• INSTRUCTIONS FOR THE TASK
Retype the passage of the interview text from "FOX: When you" up to and including "the United States?", keeping every word as it appears.

• SUPPLIED TEXT
◆ ◆ ◆ ◆
KOMUNYAKAA: Initially, of course, I write for myself. I think most authors do, but in giving readings throughout the United States it’s quite open, so I’m willing to keep surprising myself. I don’t specifically write for a single individual in mind. I basically deal with images. The poet deals with images, metaphors and language like it’s music. Consequently, it has a possibility of connecting to a variety of people.
FOX: When you give readings is there any generalization as to the type of audience or response or the type of your poetry they respond to?
KOMUNYAKAA: Well, it’s quite varied. Young and old, educated, unlettered. There’s a whole spectrum, I think, and I’m quite blessed, perhaps, in that sense. It becomes a challenge for me as a writer to connect to those various communities and conjure some emotional intersection.
FOX: Do you find that the poetry audience has changed over the past ten or twenty years in the United States?
KOMUNYAKAA: I think there are more readings and people are aware of the oral tradition and poetry’s connection to that tradition. Not as entertainment but as a place of, at least you could say, a place of meditation. There are readings all over the place from bars to University centers and art centers, that’s healthy actually, but its not confined to one location or one intellectual group as such, but essentially it parallels a democratic tableau. And in that sense, one thinks about William Carlos Williams’ idea about achieving an American idiom. I think that’s important. But one also thinks, of course, of Whitman, Whitman’s need for a democratic premise operating in the language, underlying each metaphor.
FOX: Some people find a distinction between what they refer to as academic poetry and the poetry of the street. I see you smiling.
KOMUNYAKAA: Well, I don’t really see a distinctive difference. I feel the poet has to be aware of what’s around him or her. So I think that involves the academic arena as well as the so-called streets. I think it’s all one, part of human experience. I think that it all merges, that it overlaps, that we tend to create at least psychological bridges between those places and that’s a voice that we risk in poetry. I think that’s the reason Plato questioned the service of the poet in his ideal republic. We trouble the waters, we tend to pose questions, and perhaps poets are really the active philosophers in this time and age. Of course we’re, hopefully, but not necessarily, attempting to answer questions as much as posing questions, where the listener or the reader provide the answers through a process of elimination, through deductive logic.
FOX: When did you start writing poetry?
KOMUNYAKAA: I wrote my very first poem in high school. I found myself raising my hand saying that I could write a poem for my graduating class and I agonized about that for weeks before I actually pinned myself down to the chair and produced 100 lines, 25 traditional rhymed quatrains, perhaps influenced by Tennyson or Longfellow. It was quite a surprise for me. Then when I went to Vietnam I took with me two anthologies of poetry, Hayden Carruth’s Anthology entitled, The Voice That Is Great Within Us, and then Allen’s Anthology, Contemporary American Poetry. So I’d read poetry for the most part. When I attended the University of Colorado, I found myself in a creative writing class in 1973, and I’ve been writing ever since.
◆ ◆ ◆ ◆
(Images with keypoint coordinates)
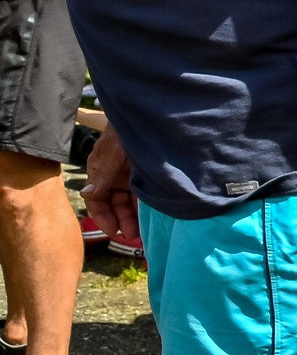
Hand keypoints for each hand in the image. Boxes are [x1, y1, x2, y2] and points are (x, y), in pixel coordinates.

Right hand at [81, 124, 139, 247]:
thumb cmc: (125, 133)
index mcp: (100, 173)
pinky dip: (145, 207)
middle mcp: (114, 177)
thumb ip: (101, 174)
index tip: (113, 232)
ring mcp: (130, 177)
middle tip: (132, 236)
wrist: (148, 117)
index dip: (103, 218)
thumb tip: (87, 194)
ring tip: (141, 232)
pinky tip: (151, 219)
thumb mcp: (112, 154)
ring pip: (129, 203)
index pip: (97, 201)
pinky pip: (144, 195)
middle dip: (121, 221)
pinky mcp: (147, 176)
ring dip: (133, 218)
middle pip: (114, 205)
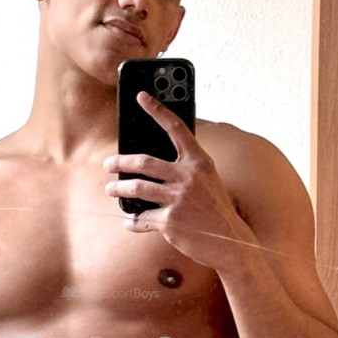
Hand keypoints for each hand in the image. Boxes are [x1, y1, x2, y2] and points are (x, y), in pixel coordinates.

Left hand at [102, 91, 253, 269]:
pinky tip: (130, 220)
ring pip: (136, 188)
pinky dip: (132, 220)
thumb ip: (186, 167)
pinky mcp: (170, 221)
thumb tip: (152, 164)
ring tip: (111, 189)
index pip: (176, 128)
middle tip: (108, 164)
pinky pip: (141, 218)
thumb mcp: (208, 180)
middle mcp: (188, 177)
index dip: (157, 110)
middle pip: (144, 162)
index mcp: (199, 162)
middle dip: (120, 162)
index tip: (141, 96)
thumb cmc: (215, 209)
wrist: (229, 241)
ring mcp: (178, 199)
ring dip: (118, 189)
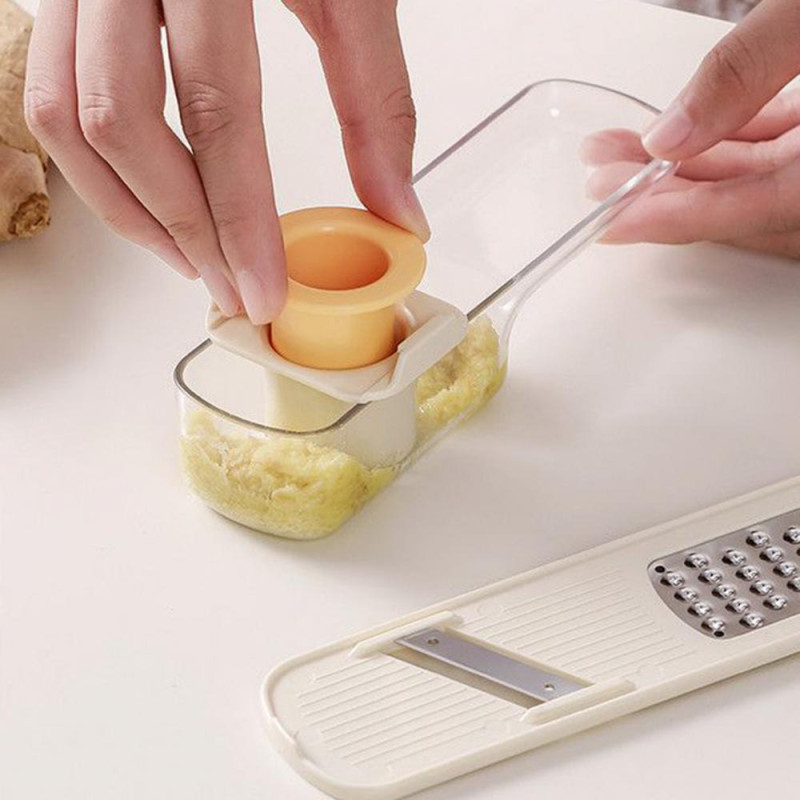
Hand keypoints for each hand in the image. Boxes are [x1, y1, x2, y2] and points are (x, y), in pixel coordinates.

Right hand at [24, 0, 428, 321]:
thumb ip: (377, 100)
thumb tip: (398, 209)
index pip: (217, 107)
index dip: (240, 218)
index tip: (264, 288)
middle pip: (121, 123)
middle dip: (181, 227)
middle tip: (230, 286)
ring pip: (64, 116)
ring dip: (126, 209)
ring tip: (190, 257)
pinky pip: (47, 92)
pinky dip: (96, 167)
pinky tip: (149, 202)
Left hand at [584, 0, 799, 259]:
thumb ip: (748, 69)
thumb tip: (670, 135)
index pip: (757, 206)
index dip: (680, 217)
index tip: (615, 221)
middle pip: (746, 203)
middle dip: (665, 193)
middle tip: (600, 179)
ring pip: (752, 180)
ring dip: (682, 169)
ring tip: (617, 152)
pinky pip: (770, 151)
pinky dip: (718, 143)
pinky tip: (673, 131)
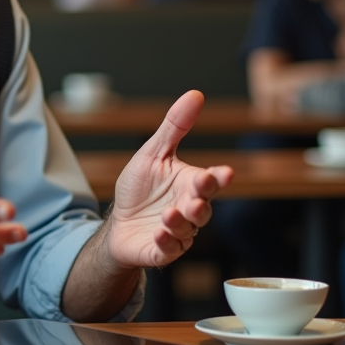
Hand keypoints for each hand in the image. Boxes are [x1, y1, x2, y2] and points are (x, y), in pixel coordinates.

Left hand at [108, 91, 232, 267]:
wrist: (119, 222)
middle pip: (203, 207)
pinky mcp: (163, 250)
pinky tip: (159, 234)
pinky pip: (169, 249)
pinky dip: (166, 242)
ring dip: (180, 221)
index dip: (218, 178)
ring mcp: (178, 231)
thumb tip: (195, 94)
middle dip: (201, 202)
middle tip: (196, 197)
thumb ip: (175, 127)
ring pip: (187, 229)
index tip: (225, 173)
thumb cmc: (140, 188)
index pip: (211, 181)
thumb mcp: (154, 153)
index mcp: (191, 185)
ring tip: (171, 214)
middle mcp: (189, 209)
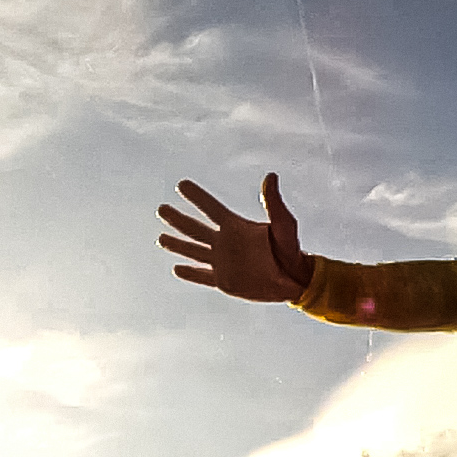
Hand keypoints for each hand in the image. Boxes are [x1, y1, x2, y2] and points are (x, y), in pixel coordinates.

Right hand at [158, 173, 313, 302]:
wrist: (295, 280)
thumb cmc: (292, 250)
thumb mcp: (284, 224)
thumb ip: (274, 203)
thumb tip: (271, 176)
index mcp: (236, 228)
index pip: (211, 208)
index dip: (196, 196)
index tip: (181, 184)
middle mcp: (226, 243)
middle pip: (195, 229)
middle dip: (178, 219)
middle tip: (161, 208)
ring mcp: (224, 262)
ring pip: (194, 251)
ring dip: (178, 245)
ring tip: (161, 238)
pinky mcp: (225, 281)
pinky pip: (203, 276)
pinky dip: (190, 273)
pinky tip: (176, 269)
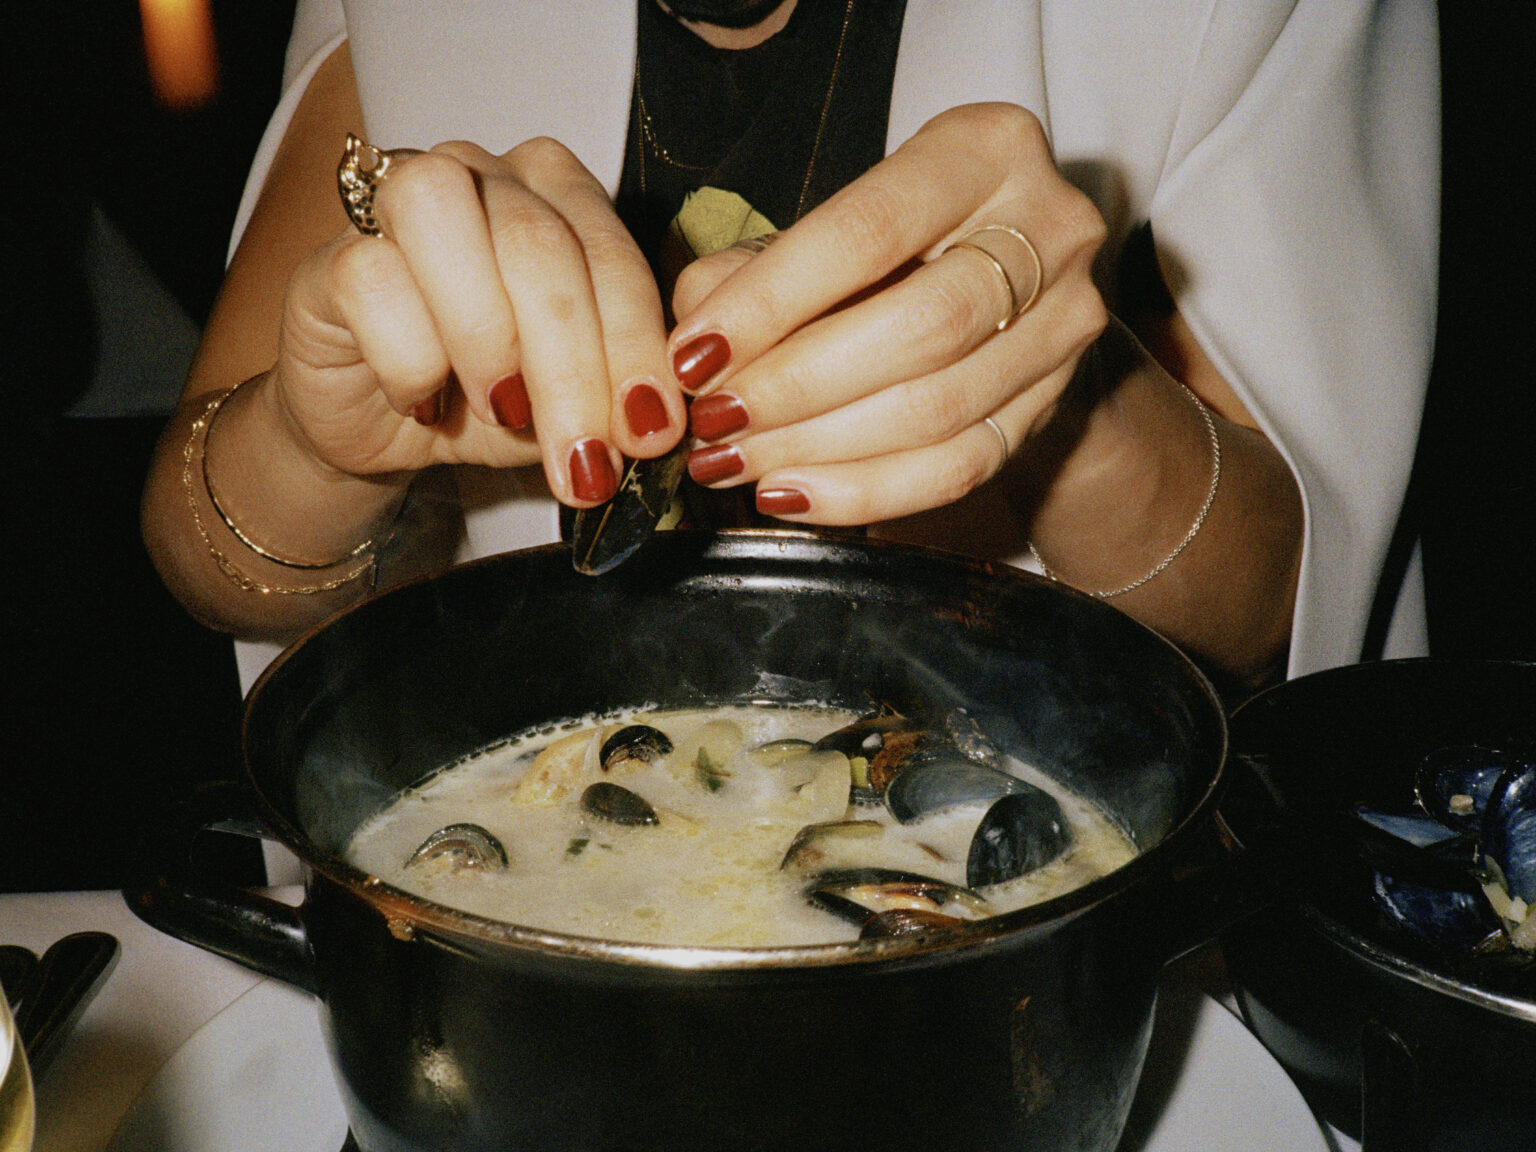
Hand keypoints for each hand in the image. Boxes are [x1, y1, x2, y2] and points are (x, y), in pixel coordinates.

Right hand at [274, 138, 687, 504]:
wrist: (380, 426)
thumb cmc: (486, 399)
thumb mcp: (572, 404)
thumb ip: (618, 397)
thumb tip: (661, 424)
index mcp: (559, 193)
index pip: (611, 253)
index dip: (635, 345)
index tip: (649, 430)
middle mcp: (480, 175)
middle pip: (537, 245)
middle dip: (572, 366)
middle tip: (584, 458)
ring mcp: (396, 202)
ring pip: (446, 223)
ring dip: (486, 336)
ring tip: (502, 412)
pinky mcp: (330, 257)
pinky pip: (372, 281)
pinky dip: (409, 358)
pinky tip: (422, 400)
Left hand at [667, 102, 1106, 523]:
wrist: (1007, 286)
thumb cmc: (892, 245)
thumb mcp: (824, 226)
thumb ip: (747, 270)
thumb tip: (695, 347)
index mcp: (985, 150)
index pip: (868, 231)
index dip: (771, 302)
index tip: (694, 355)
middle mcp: (1049, 229)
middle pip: (919, 328)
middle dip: (796, 386)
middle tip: (713, 421)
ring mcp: (1065, 323)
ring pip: (937, 411)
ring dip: (817, 448)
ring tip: (735, 460)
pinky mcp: (1053, 404)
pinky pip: (957, 468)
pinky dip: (864, 492)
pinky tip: (792, 491)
◆ ◆ ◆ ◆
• EXERCISE RESPONSE
FOX: When you give readings is there any generalization as to the type of audience or response or the type of your poetry they respond to?
KOMUNYAKAA: Well, it’s quite varied. Young and old, educated, unlettered. There’s a whole spectrum, I think, and I’m quite blessed, perhaps, in that sense. It becomes a challenge for me as a writer to connect to those various communities and conjure some emotional intersection.
FOX: Do you find that the poetry audience has changed over the past ten or twenty years in the United States?